• [SHORT PROBLEM] Please transcribe the items between the line containing "Rendered at 1654 by 1034 pixels." and the line containing "subtitle The expected", inclusive, reproducing each of those lines exactly.
[Begin DATA PROVIDED]
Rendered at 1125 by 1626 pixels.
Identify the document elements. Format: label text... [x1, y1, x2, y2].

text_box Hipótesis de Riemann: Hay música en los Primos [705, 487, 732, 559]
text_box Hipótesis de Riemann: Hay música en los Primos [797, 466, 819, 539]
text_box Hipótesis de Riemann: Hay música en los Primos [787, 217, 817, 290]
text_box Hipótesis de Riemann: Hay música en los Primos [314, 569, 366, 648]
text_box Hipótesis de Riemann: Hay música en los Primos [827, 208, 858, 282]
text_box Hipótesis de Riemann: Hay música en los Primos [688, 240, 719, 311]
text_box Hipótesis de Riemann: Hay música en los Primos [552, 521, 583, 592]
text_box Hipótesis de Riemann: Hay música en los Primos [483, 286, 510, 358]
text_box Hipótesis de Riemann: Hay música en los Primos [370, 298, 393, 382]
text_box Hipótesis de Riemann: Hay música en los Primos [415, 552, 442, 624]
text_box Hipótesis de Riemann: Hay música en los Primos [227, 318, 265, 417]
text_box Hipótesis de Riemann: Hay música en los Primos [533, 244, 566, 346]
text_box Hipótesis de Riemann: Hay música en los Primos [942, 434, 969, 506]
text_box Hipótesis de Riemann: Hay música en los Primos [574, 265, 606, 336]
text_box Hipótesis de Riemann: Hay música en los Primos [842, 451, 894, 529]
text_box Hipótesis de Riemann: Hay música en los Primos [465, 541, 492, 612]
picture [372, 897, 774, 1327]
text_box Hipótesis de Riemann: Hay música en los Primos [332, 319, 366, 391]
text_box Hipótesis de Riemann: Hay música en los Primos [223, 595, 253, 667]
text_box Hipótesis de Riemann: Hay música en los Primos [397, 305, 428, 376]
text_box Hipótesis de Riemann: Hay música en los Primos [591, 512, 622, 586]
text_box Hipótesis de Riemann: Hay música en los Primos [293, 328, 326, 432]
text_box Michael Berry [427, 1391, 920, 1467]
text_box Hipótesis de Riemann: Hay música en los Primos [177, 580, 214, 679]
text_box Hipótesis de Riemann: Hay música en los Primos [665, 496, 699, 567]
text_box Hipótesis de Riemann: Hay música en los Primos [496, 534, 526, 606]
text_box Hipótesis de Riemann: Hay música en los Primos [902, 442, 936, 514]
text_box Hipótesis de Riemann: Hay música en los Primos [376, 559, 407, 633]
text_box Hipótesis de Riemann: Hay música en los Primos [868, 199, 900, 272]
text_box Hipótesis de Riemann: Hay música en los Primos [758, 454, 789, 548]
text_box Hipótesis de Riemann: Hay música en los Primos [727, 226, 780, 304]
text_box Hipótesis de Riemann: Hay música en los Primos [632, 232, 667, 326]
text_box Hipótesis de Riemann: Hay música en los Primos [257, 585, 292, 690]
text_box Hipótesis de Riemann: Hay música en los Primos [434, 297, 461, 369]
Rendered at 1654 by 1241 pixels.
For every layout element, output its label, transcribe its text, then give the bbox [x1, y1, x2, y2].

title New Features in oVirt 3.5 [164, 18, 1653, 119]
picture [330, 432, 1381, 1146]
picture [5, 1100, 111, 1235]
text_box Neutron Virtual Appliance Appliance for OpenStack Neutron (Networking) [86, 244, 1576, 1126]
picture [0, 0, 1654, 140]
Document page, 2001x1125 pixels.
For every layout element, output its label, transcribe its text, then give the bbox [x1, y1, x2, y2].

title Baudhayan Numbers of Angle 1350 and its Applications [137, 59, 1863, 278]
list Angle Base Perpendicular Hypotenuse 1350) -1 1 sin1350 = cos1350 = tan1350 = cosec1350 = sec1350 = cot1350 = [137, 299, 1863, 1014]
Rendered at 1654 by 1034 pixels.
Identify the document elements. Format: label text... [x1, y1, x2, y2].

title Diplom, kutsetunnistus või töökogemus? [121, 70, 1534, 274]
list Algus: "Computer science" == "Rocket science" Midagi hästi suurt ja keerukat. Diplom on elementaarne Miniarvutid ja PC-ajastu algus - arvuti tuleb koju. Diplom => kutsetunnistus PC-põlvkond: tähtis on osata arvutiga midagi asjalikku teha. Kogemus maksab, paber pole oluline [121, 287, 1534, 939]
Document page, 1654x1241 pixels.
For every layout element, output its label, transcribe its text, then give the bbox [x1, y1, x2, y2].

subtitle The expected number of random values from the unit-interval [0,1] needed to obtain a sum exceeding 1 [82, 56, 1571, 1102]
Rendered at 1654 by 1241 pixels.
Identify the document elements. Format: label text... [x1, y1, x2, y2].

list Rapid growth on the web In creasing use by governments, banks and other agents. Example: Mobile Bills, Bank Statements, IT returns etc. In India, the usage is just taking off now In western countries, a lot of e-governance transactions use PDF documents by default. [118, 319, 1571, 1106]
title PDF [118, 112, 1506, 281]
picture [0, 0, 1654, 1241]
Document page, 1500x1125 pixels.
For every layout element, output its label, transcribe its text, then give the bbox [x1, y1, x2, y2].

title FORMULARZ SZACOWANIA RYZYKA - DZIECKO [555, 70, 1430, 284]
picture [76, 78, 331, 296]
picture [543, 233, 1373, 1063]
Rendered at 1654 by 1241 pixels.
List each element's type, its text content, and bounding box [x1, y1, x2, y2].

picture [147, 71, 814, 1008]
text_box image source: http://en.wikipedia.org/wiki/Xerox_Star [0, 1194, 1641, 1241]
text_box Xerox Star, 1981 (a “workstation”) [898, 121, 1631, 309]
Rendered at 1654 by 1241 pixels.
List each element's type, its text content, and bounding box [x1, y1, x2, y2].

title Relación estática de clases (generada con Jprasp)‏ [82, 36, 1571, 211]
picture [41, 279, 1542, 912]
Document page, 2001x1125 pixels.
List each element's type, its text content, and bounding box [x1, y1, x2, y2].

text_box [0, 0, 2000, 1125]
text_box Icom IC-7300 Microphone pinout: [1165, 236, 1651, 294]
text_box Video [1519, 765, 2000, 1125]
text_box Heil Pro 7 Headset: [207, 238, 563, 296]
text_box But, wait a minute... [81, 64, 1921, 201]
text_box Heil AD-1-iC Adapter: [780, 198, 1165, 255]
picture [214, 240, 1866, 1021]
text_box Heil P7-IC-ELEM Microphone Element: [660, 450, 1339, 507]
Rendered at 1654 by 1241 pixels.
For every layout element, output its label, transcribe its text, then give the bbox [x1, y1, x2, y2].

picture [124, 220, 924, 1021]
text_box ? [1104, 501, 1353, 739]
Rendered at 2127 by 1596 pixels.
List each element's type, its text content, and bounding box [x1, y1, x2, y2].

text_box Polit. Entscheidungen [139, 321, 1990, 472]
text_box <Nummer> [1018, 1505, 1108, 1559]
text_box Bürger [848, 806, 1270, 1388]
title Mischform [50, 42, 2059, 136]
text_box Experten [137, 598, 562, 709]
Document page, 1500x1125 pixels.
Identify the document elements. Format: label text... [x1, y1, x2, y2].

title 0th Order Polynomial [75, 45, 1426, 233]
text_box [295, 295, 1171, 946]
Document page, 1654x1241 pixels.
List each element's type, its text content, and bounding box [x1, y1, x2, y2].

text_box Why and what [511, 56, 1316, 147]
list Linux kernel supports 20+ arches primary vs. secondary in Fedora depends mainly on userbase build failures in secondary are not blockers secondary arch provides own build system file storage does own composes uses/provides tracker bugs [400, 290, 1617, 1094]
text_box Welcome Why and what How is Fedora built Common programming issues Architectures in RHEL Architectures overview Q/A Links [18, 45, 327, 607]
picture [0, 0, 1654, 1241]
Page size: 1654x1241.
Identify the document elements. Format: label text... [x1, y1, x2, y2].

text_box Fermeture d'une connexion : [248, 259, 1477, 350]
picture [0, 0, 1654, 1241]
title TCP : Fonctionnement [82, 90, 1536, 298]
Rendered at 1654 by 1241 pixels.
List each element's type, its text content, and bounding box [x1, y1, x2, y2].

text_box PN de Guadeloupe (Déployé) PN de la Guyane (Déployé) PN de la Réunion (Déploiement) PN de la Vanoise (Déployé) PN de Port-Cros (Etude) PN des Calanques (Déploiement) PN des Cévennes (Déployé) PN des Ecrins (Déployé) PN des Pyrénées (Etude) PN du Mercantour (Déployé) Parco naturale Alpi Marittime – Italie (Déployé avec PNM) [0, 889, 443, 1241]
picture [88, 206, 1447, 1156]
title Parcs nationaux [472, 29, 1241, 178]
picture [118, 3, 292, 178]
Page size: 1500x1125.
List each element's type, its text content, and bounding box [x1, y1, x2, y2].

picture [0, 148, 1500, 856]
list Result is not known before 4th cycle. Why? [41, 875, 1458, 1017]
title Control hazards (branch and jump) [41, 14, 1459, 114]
[End DATA PROVIDED]
• [WRITTEN ANSWER]
Rendered at 1654 by 1034 pixels.
Identify the document elements. Format: label text... [x1, y1, x2, y2].

title Diplom, kutsetunnistus või töökogemus? [121, 70, 1534, 274]
list Algus: "Computer science" == "Rocket science" Midagi hästi suurt ja keerukat. Diplom on elementaarne Miniarvutid ja PC-ajastu algus - arvuti tuleb koju. Diplom => kutsetunnistus PC-põlvkond: tähtis on osata arvutiga midagi asjalikku teha. Kogemus maksab, paber pole oluline [121, 287, 1534, 939]
Document page, 1654x1241 pixels.
For every layout element, output its label, transcribe its text, then give the bbox [x1, y1, x2, y2].

subtitle The expected number of random values from the unit-interval [0,1] needed to obtain a sum exceeding 1 [82, 56, 1571, 1102]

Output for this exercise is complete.